Weil Menschen mehrere Talente haben, wählen sie meist eines davon aus, mit dem sie ihr Geld verdienen wollen. In dieses Talent investieren sie kräftig und wollen so gut wie möglich drin werden. Die anderen Talente werden in der Freizeit gepflegt. Zum Beispiel kann ein bildender Künstler auch ein Spitzenkoch sein, aber seine Werke werden nicht danach gekauft, wie gut sein Braten schmeckt.

Also: Gar nicht zweitrangig, sondern erstrangig ist, dass ein jeder die Muttersprache (und wenn er zwei oder gar drei hat, dann eben zwei oder drei) ordentlich und von Grund auf pflegt, übt, ausbaut und es bis zur Meisterschaft bringt. Daneben bleibt immer noch Platz für Latein, Hebräisch, Griechisch, Französisch, Spanisch, Deutsch, Italienisch und noch ein paar Dutzend andere Sprachen. Solange man nicht Kraut und Rüben aus Allem macht, ist das menschliche Hirn ein wunderbarer Speicher und Rechner.

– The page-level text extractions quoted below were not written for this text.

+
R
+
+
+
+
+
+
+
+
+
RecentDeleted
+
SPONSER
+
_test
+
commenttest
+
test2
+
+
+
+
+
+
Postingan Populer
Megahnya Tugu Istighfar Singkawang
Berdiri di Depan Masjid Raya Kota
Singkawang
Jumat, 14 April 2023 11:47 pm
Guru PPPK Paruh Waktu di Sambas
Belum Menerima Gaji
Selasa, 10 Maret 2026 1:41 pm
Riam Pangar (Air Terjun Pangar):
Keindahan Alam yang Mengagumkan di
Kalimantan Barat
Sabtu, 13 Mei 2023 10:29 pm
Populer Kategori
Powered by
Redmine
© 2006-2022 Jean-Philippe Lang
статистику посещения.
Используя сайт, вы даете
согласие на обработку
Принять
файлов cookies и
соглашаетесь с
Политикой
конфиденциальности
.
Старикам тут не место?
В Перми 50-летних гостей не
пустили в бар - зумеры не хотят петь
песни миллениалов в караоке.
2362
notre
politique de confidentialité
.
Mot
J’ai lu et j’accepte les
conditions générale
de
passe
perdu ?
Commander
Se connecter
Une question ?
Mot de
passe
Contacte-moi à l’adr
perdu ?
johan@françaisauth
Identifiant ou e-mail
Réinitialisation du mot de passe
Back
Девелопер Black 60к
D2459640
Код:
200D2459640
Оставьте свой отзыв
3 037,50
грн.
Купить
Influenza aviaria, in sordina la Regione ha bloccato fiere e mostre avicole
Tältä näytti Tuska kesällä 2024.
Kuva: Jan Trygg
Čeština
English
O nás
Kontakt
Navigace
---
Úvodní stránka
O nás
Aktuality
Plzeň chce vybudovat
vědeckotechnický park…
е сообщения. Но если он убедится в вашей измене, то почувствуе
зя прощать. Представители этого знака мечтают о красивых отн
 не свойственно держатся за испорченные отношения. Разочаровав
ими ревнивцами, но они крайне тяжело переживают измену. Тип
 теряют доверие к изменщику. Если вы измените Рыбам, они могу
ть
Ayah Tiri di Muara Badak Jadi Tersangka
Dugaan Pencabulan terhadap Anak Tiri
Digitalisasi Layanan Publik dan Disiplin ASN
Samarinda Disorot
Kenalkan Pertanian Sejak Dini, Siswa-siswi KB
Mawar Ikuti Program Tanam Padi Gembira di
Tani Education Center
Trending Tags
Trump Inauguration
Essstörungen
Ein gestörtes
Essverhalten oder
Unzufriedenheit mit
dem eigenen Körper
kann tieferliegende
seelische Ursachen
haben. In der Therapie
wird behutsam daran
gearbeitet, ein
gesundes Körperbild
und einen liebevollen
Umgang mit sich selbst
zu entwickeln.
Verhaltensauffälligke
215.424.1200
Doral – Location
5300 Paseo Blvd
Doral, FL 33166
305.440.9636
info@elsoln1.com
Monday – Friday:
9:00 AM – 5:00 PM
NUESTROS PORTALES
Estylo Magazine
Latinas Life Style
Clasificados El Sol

Frage nebenbei: Wird in öffentlichen italienischen Schulen in Südtirol tatsächlich das Fach Philosophie auf Deutsch unterrichtet und das nennt sich „CLIL“? Dann kann man auf tirolerisch nur sagen, „CLIL“ macht „knill“, also besoffen. Wer in aller Welt glaubt, dass kleine Italiener mit Kant und Hegel je zu großen Deutsch-Sprechern werden? Wahrscheinlicher ist das Gegenteil.

Nein, verlangen wir doch von jeder Schule und von jedem Fach ein natürliches Reinheitsgebot, so wie sich das die deutschen Bierbrauer zum Gesetz gemacht haben. Wo Bier draufsteht, muss Bier drin sein. Die Mischerei kann man privat haben, wie man will – in einem professionellen Bildungssystem hat sie nichts verloren. Mit unechtem Gold kann man kurz blenden, auf lange Sicht nur verlieren.